Make it easier in a clustered SaaS market
Your product helps users do something. Your competition’s products help them do the same thing. But what if your product was easier to use, sped up the process, and simpler to understand?
Dumbing down a product might feel like an odd path to market success. However, a complicated user experience can be a real turn-off for new users. Moreover, it can create a negative reputation in the market. This doesn’t mean sacrificing functionality for simplicity but rather streamlining things and lowering the barriers to entry and mastery.
Every product has ample opportunities, from installation and configuration to routine user experience workflows. Reducing the required number of clicks to complete a task, auto-populating fields, shortening the real estate a user must cover with their mouse… these little things can add to a much cleaner user experience.
You can keep in the fancy, complicated stuff for power users who need to get into the weeds. Your product aims to help users achieve these core tasks and keep them simpler and easier than the alternative options. New customers will realize value quicker. Consequently, loyal customers will appreciate the speed and ease with which they navigate the product. Furthermore, your easy-to-use reputation will encourage more trials.
Quantify your product’s awesomeness
You and your competitors have products that do similar things with plenty of overlap. So how can you claim to be “the best” out of all those options? If you put in the right instrumentation, your metrics can help support the success of your product.
With the right data, your product marketing team can start publicizing the quantifiable benefits of your solution. However, you need to combine it with survey data from users. Time savings, productivity, throughput, efficiency, increased output, profitability, fewer errors or returns… these metrics your customers care about and hope your product can improve.
With hard data, you can present these measurable improvements to the market as evidence of your product’s superiority. Combined with testimonials and case studies, this is a powerful tool in your differentiation arsenal. Moreover, it provides fodder and talking points for sales pitches, social media posts, and much more.
Of course, this doesn’t mean you should always stage a full-frontal assault on your top competitors. Unless you have solid data on your solution and third party, you could quickly get your firm into hot water. Just take pride in what your product can do and tell the world exactly how amazing it is. However, the product’s success with some numbers to back it up.

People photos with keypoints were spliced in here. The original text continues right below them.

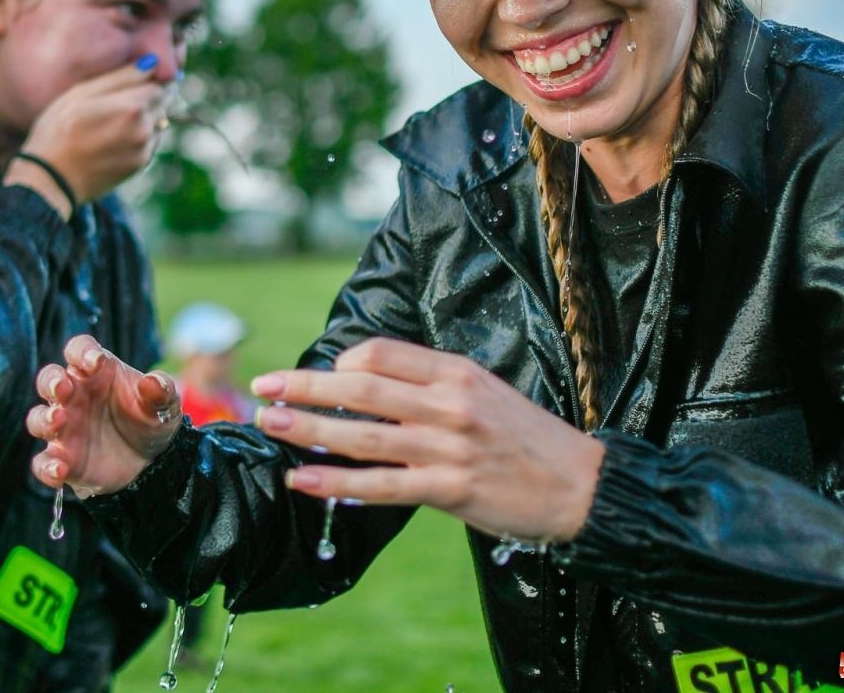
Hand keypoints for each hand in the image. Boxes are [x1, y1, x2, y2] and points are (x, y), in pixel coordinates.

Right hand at [9, 61, 167, 204]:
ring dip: (144, 118)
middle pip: (161, 103)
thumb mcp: (81, 93)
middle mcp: (145, 128)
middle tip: (116, 102)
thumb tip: (152, 63)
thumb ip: (120, 77)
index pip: (159, 84)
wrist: (51, 179)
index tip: (134, 81)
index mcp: (132, 106)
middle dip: (146, 98)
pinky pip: (149, 142)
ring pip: (156, 123)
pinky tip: (111, 139)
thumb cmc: (58, 130)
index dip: (148, 79)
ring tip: (110, 123)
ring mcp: (144, 149)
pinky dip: (138, 137)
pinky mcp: (140, 165)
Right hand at [28, 334, 181, 497]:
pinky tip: (59, 470)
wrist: (154, 462)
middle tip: (62, 388)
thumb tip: (152, 382)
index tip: (96, 361)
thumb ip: (160, 390)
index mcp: (96, 373)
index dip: (82, 352)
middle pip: (49, 380)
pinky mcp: (64, 459)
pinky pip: (43, 463)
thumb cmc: (151, 420)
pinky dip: (46, 467)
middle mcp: (74, 397)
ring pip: (39, 418)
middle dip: (51, 381)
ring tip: (58, 420)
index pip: (79, 350)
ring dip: (44, 419)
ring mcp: (65, 428)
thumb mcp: (164, 404)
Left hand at [249, 337, 603, 542]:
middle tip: (263, 387)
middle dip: (304, 386)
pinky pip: (379, 485)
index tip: (320, 374)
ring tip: (268, 424)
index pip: (382, 353)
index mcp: (456, 372)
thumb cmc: (528, 439)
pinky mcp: (448, 489)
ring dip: (308, 428)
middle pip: (360, 386)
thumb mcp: (484, 391)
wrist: (581, 487)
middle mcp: (448, 404)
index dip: (341, 361)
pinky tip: (301, 479)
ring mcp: (446, 447)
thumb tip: (369, 379)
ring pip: (362, 434)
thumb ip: (431, 384)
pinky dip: (335, 481)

Stay customer-centric when navigating a clustered SaaS market
Spend less time listening and watching what the competition is doing. Instead, expend more energy and attention on your actual users. Their own customer journeys are unique, and they may not care nearly as much about your rival’s new widget as you might think.
Continuous feedback loops and customer advisory boards can ground the product team in what’s meaningful to the real people and companies seeking out and utilizing your solutions. Chances are that if your current user base cares about something, prospects will also. Plus, you’ll know that each new enhancement, extension, and supported integration will, at a minimum, delight your current customers who have many choices in a clustered SaaS market.